— Begin —

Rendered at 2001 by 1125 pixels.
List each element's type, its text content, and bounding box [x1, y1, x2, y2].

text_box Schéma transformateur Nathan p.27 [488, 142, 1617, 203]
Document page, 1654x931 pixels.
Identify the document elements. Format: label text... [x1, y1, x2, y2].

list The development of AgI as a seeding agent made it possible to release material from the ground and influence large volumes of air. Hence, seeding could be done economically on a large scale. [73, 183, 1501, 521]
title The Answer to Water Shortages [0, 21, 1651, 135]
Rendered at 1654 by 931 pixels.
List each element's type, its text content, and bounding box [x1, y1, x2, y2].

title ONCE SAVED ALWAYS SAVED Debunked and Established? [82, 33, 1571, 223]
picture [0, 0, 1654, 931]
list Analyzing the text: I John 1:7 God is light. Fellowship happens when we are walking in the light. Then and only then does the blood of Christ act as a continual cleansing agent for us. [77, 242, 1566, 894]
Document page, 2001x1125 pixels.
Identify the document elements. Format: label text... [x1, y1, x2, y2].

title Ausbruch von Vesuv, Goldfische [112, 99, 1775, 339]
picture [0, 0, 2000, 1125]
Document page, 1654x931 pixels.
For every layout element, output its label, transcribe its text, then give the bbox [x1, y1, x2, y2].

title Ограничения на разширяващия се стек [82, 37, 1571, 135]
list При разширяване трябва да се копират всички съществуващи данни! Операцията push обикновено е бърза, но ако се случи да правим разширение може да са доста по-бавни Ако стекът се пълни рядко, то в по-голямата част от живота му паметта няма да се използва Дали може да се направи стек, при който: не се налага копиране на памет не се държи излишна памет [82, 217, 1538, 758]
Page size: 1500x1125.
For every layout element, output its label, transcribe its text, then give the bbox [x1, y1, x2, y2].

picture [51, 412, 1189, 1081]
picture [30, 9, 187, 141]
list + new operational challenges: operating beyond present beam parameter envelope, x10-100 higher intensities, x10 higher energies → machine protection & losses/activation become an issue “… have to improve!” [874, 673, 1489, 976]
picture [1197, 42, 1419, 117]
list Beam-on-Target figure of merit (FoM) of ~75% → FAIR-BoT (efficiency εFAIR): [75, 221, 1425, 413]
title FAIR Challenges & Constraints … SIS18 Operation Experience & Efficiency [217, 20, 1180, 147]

— End —

#### Exercise
Update every item above by changing "bounding box" to "enclosing rectangle" and leaving everything else unchanged, then write out all the items again.

#### Answer to this exercise
Rendered at 2001 by 1125 pixels.
List each element's type, its text content, and enclosing rectangle [x1, y1, x2, y2].

text_box Schéma transformateur Nathan p.27 [488, 142, 1617, 203]
Document page, 1654x931 pixels.
Identify the document elements. Format: label text... [x1, y1, x2, y2].

list The development of AgI as a seeding agent made it possible to release material from the ground and influence large volumes of air. Hence, seeding could be done economically on a large scale. [73, 183, 1501, 521]
title The Answer to Water Shortages [0, 21, 1651, 135]
Rendered at 1654 by 931 pixels.
List each element's type, its text content, and enclosing rectangle [x1, y1, x2, y2].

title ONCE SAVED ALWAYS SAVED Debunked and Established? [82, 33, 1571, 223]
picture [0, 0, 1654, 931]
list Analyzing the text: I John 1:7 God is light. Fellowship happens when we are walking in the light. Then and only then does the blood of Christ act as a continual cleansing agent for us. [77, 242, 1566, 894]
Document page, 2001x1125 pixels.
Identify the document elements. Format: label text... [x1, y1, x2, y2].

title Ausbruch von Vesuv, Goldfische [112, 99, 1775, 339]
picture [0, 0, 2000, 1125]
Document page, 1654x931 pixels.
For every layout element, output its label, transcribe its text, then give the bbox [x1, y1, x2, y2].

title Ограничения на разширяващия се стек [82, 37, 1571, 135]
list При разширяване трябва да се копират всички съществуващи данни! Операцията push обикновено е бърза, но ако се случи да правим разширение може да са доста по-бавни Ако стекът се пълни рядко, то в по-голямата част от живота му паметта няма да се използва Дали може да се направи стек, при който: не се налага копиране на памет не се държи излишна памет [82, 217, 1538, 758]
Page size: 1500x1125.
For every layout element, output its label, transcribe its text, then give the bbox [x1, y1, x2, y2].

picture [51, 412, 1189, 1081]
picture [30, 9, 187, 141]
list + new operational challenges: operating beyond present beam parameter envelope, x10-100 higher intensities, x10 higher energies → machine protection & losses/activation become an issue “… have to improve!” [874, 673, 1489, 976]
picture [1197, 42, 1419, 117]
list Beam-on-Target figure of merit (FoM) of ~75% → FAIR-BoT (efficiency εFAIR): [75, 221, 1425, 413]
title FAIR Challenges & Constraints … SIS18 Operation Experience & Efficiency [217, 20, 1180, 147]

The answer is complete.